Glyceraldehyde-3-phosphate dehydrogenase is largely unresponsive to low regulatory levels of hydrogen peroxide in Saccharomyces cerevisiae.

BACKGROUND

The reversible oxidation of protein SH groups has been considered to be the basis of redox regulation by which changes in hydrogen peroxide (H2O2) concentrations may control protein function. Several proteins become S-glutathionylated following exposure to H2O2 in a variety of cellular systems. In yeast, when using a high initial H2O2 dose, glyceraldehyde-3-phosphate dehydrogenase (GAPDH) was identified as the major target of S-glutathionylation which leads to reversible inactivation of the enzyme. GAPDH inactivation by H2O2 functions to reroute carbohydrate flux to produce NADPH. Here we report the effect of low regulatory H2O2 doses on GAPDH activity and expression in Saccharomyces cerevisiae.

RESULTS

A calibrated and controlled method of H2O2 delivery - the steady-state titration - in which cells are exposed to constant, low, and known H2O2 concentrations, was used in this study. This technique, contrary to the common bolus addition, allows determining which H2O2 concentrations trigger specific biological responses. This work shows that both in exponential- and stationary-phase cells, low regulatory H2O2 concentrations induce a large upregulation of catalase, a fingerprint of the cellular oxidative stress response, but GAPDH oxidation and the ensuing activity decrease are only observed at death-inducing high H2O2 doses.
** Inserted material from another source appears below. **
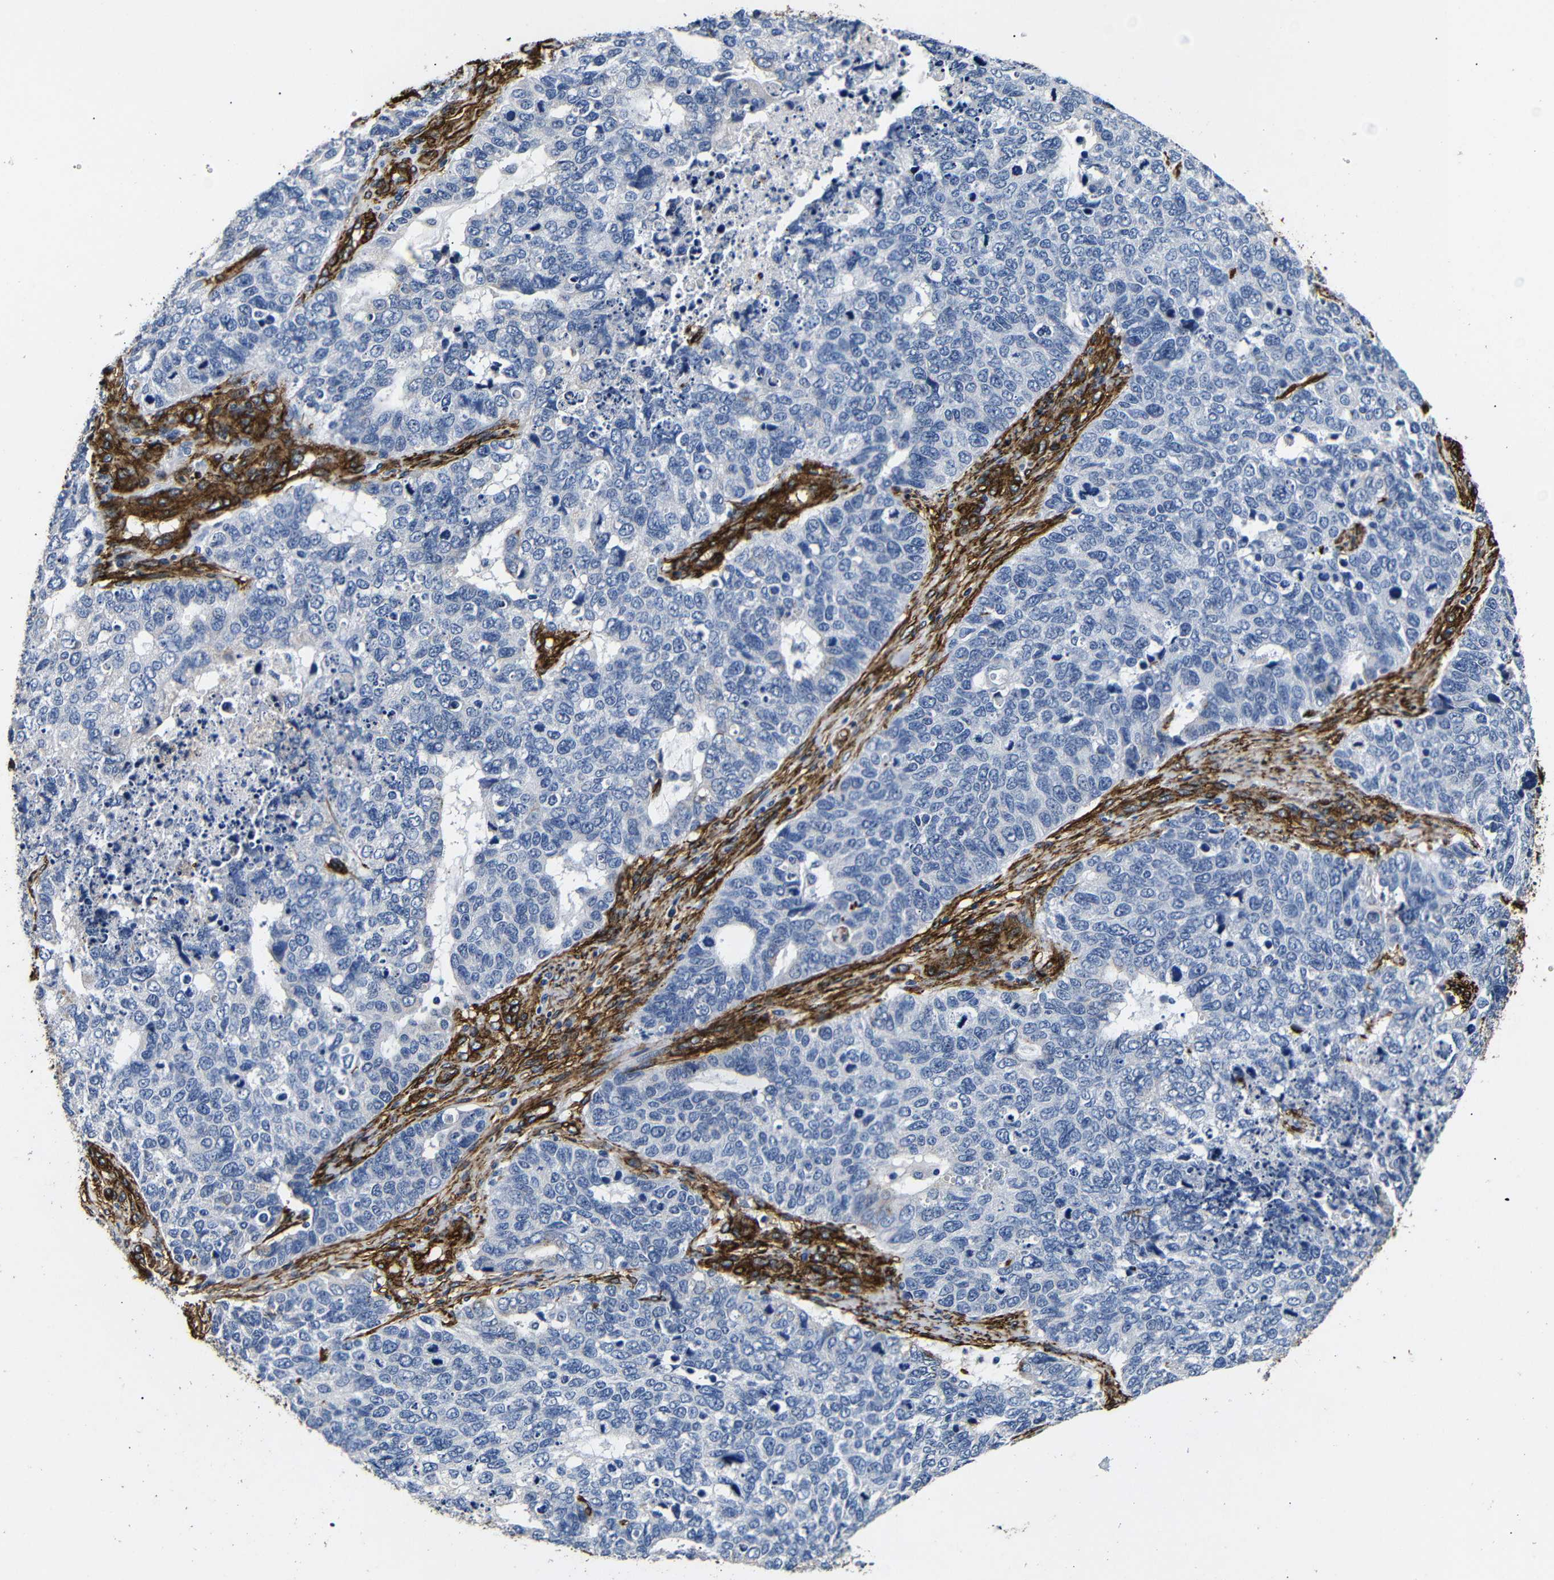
{"staining": {"intensity": "negative", "quantity": "none", "location": "none"}, "tissue": "cervical cancer", "cell_type": "Tumor cells", "image_type": "cancer", "snomed": [{"axis": "morphology", "description": "Squamous cell carcinoma, NOS"}, {"axis": "topography", "description": "Cervix"}], "caption": "Immunohistochemical staining of human squamous cell carcinoma (cervical) exhibits no significant positivity in tumor cells. (Brightfield microscopy of DAB immunohistochemistry at high magnification).", "gene": "CAV2", "patient": {"sex": "female", "age": 63}}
GAPDH activity is constant upon incubation with sub-lethal H2O2 doses, but in stationary-phase cells there is a differential response in the expression of the three GAPDH isoenzymes: Tdh1p is strongly upregulated while Tdh2p/Tdh3p are slightly downregulated.

CONCLUSIONS

In yeast GAPDH activity is largely unresponsive to low to moderate H2O2 doses. This points to a scenario where (a) cellular redoxins efficiently cope with levels of GAPDH oxidation induced by a vast range of sub-lethal H2O2 concentrations, (b) inactivation of GAPDH cannot be considered a sensitive biomarker of H2O2-induced oxidation in vivo. Since GAPDH inactivation only occurs at cell death-inducing high H2O2 doses, GAPDH-dependent rerouting of carbohydrate flux is probably important merely in pathophysiological situations. This work highlights the importance of studying H2O2-induced oxidative stress using concentrations closer to the physiological for determining the importance of protein oxidation phenomena in the regulation of cellular metabolism.